YOUR TASK
Below are several records. Retype exactly those lines running from the one with "2.122 μs (5%)" through the one with "900.000 ns (5%)", end lines included, and no others.

[Records excerpted from a collection]
□ □ □ □

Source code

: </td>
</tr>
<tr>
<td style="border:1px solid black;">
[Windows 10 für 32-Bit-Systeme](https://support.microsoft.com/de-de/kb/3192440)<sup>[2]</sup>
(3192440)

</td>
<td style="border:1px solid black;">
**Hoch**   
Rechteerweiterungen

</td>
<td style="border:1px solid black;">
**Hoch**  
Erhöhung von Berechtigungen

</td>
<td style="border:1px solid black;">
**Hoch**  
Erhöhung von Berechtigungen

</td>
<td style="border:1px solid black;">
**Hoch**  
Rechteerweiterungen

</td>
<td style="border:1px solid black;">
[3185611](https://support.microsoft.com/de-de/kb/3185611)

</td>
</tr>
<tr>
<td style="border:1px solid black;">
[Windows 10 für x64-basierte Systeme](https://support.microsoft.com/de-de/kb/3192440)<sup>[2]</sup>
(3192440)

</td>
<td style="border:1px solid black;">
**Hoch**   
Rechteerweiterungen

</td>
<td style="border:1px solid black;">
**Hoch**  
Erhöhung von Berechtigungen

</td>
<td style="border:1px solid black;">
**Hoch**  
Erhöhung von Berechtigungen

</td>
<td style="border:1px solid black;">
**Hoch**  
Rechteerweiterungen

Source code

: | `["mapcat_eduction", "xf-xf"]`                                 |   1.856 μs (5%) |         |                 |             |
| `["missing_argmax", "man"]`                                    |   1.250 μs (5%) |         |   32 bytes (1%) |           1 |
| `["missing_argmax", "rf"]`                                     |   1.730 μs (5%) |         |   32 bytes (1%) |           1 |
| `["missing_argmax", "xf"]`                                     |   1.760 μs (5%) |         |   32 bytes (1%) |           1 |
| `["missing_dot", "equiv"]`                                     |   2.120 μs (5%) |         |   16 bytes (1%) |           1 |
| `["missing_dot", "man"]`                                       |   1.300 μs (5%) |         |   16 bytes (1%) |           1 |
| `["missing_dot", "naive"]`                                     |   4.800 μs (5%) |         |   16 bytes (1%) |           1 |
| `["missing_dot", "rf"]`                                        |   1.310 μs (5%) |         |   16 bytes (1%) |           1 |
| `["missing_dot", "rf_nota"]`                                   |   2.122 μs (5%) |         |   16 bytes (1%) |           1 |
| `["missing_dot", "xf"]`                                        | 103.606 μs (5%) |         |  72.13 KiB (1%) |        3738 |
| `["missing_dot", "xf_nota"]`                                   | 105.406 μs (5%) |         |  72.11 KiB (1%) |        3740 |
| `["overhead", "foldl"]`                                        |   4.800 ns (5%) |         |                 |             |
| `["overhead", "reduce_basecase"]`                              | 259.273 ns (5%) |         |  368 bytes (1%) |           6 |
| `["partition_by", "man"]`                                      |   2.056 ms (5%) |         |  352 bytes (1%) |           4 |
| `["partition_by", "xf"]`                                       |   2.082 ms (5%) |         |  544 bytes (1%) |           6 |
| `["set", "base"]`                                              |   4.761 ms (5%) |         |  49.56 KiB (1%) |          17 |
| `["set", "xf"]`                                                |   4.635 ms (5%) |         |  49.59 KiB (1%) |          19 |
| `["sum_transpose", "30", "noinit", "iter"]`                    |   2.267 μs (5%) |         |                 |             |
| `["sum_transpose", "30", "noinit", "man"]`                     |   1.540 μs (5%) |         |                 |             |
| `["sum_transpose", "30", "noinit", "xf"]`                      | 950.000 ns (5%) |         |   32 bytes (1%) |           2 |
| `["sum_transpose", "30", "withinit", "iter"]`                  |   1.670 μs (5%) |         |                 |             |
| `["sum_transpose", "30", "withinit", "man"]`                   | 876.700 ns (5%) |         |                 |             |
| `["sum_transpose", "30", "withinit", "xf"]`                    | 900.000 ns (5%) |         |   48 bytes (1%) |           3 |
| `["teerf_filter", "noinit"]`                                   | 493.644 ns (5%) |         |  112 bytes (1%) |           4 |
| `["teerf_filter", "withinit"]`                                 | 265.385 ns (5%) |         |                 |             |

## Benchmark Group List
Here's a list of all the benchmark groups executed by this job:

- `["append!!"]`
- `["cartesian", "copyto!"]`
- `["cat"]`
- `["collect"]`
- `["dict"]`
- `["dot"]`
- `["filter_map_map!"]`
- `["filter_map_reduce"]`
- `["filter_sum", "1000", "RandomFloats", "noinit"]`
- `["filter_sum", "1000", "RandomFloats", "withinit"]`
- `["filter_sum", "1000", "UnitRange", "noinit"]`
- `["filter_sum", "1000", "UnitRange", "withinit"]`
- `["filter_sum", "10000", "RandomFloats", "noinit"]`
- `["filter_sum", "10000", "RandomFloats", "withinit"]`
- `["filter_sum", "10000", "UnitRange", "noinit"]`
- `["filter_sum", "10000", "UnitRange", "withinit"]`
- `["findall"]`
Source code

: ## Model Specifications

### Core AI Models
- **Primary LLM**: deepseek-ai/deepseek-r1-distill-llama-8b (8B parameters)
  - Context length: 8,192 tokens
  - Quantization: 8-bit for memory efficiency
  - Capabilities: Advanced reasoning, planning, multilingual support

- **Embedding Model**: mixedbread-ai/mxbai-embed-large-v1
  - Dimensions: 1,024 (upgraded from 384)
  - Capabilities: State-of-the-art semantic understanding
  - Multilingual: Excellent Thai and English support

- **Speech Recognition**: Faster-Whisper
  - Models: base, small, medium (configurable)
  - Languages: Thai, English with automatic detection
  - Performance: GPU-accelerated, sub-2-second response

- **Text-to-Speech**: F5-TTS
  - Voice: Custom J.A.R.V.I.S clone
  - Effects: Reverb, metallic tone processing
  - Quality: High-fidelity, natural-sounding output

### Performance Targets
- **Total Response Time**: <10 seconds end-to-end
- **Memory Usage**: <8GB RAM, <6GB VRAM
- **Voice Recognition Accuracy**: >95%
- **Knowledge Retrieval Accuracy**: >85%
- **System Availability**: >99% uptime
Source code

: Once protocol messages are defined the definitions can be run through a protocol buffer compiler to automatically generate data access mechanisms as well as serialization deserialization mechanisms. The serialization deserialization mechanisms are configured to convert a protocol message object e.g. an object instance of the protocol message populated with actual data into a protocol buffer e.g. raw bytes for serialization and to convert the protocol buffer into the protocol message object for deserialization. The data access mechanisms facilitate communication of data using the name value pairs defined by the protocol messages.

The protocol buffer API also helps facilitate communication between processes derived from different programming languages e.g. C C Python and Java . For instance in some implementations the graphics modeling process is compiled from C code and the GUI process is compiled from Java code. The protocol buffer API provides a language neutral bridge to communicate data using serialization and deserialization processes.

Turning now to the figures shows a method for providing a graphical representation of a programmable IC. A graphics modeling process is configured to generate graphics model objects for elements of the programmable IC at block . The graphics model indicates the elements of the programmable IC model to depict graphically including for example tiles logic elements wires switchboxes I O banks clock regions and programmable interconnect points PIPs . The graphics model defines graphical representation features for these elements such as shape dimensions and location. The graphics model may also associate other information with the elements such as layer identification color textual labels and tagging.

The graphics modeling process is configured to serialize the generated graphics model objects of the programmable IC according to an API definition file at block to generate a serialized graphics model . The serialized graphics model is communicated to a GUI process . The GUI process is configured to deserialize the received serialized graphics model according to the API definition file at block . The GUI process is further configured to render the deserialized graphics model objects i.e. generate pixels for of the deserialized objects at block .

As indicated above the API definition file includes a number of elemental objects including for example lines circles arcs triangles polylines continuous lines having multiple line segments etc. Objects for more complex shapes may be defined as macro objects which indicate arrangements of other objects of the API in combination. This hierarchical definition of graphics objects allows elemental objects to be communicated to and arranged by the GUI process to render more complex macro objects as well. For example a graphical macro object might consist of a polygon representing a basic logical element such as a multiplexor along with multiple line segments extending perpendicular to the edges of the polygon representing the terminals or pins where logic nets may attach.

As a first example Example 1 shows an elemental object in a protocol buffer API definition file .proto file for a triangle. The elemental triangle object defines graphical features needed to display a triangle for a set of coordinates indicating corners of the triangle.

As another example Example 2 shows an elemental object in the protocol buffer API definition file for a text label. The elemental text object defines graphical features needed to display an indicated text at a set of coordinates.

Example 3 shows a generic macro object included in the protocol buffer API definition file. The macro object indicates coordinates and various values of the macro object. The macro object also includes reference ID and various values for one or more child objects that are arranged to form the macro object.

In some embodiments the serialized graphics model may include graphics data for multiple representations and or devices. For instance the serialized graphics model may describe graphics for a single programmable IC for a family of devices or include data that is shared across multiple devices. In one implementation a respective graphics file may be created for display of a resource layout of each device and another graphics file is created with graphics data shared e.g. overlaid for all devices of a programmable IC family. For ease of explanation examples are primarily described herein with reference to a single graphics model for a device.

□ □ □ □

PROBLEM SOLUTION
| `["missing_dot", "rf_nota"]`                                   |   2.122 μs (5%) |         |   16 bytes (1%) |           1 |
| `["missing_dot", "xf"]`                                        | 103.606 μs (5%) |         |  72.13 KiB (1%) |        3738 |
| `["missing_dot", "xf_nota"]`                                   | 105.406 μs (5%) |         |  72.11 KiB (1%) |        3740 |
| `["overhead", "foldl"]`                                        |   4.800 ns (5%) |         |                 |             |
| `["overhead", "reduce_basecase"]`                              | 259.273 ns (5%) |         |  368 bytes (1%) |           6 |
| `["partition_by", "man"]`                                      |   2.056 ms (5%) |         |  352 bytes (1%) |           4 |
| `["partition_by", "xf"]`                                       |   2.082 ms (5%) |         |  544 bytes (1%) |           6 |
| `["set", "base"]`                                              |   4.761 ms (5%) |         |  49.56 KiB (1%) |          17 |
| `["set", "xf"]`                                                |   4.635 ms (5%) |         |  49.59 KiB (1%) |          19 |
| `["sum_transpose", "30", "noinit", "iter"]`                    |   2.267 μs (5%) |         |                 |             |
| `["sum_transpose", "30", "noinit", "man"]`                     |   1.540 μs (5%) |         |                 |             |
| `["sum_transpose", "30", "noinit", "xf"]`                      | 950.000 ns (5%) |         |   32 bytes (1%) |           2 |
| `["sum_transpose", "30", "withinit", "iter"]`                  |   1.670 μs (5%) |         |                 |             |
| `["sum_transpose", "30", "withinit", "man"]`                   | 876.700 ns (5%) |         |                 |             |
| `["sum_transpose", "30", "withinit", "xf"]`                    | 900.000 ns (5%) |         |   48 bytes (1%) |           3 |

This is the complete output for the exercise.